Drawing on archival research in Mexico and the U.S., and ethnographic fieldwork in Michoacán, this dissertation shows how both indigenous and mestizo peasants use agricultural technology to reshape regional economies and ecological landscapes. Michoacán’s peasants did not initially take up avocado production in the 1950s due to the high capital costs of growing the agrochemical-responsive, high-yielding Californian Hass avocado variety. Nevertheless, peasants were later able to invest in commercial agriculture by saving remittances from relatives working in the United States. Although Michoacán’s rural people grow avocado all along the sierra, levels of deforestation and ecological degradation are different among the municipalities forming the avocado belt. Peasant communities with greater consensus on how to grow avocado and the largest inflow of remittances opted to grow the fruit as polyculture and conserved a fraction of their communal lands as protected forested areas. In other words, the greater a peasant community’s social consensus and cash-flow, the less the deforestation and biodiversity loss, both in indigenous and mestizo communities. I argue that export-oriented agriculture is not always incompatible with agrodiversity, as some avocado belt communities prove.

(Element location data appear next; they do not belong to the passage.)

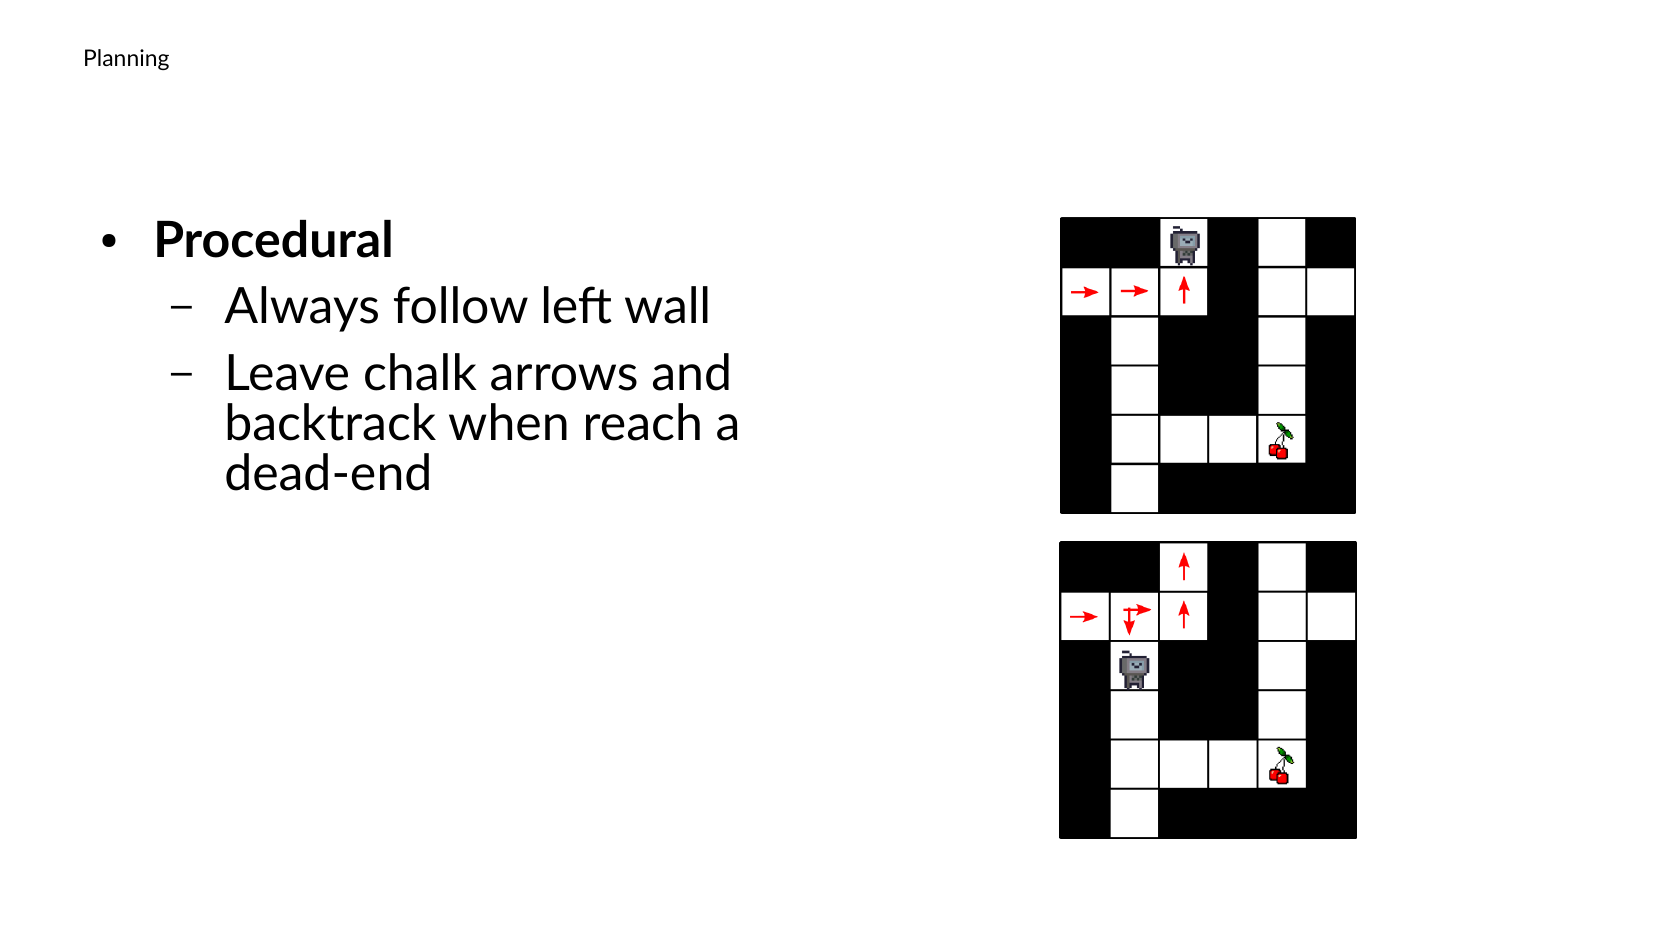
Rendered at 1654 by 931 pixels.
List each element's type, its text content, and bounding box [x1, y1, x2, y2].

picture [1059, 541, 1357, 839]
picture [1059, 216, 1357, 514]
list Procedural Always follow left wall Leave chalk arrows and backtrack when reach a dead-end [82, 217, 809, 839]
title Planning [83, 0, 1571, 119]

Although there is no dominant avocado producer in Michoacán, the over 25,000 growers are not the primary beneficiaries of the fruit’s global consumption. As intermediaries, Mexican and foreign brokers determine avocado prices and profit the most from the market. The way we grow food in the present leads rural people to pay with land, labor, and the transformation of their local landscapes for city dwellers’ diets. In the development of this unjust food system, those who mediate between growers and consumers are the largest beneficiaries. The significance of understanding the development of the food system extends beyond the boundaries of the Mexican avocado belt as the agricultural frontier keeps expanding, one of the principal reasons for Latin American diversity loss.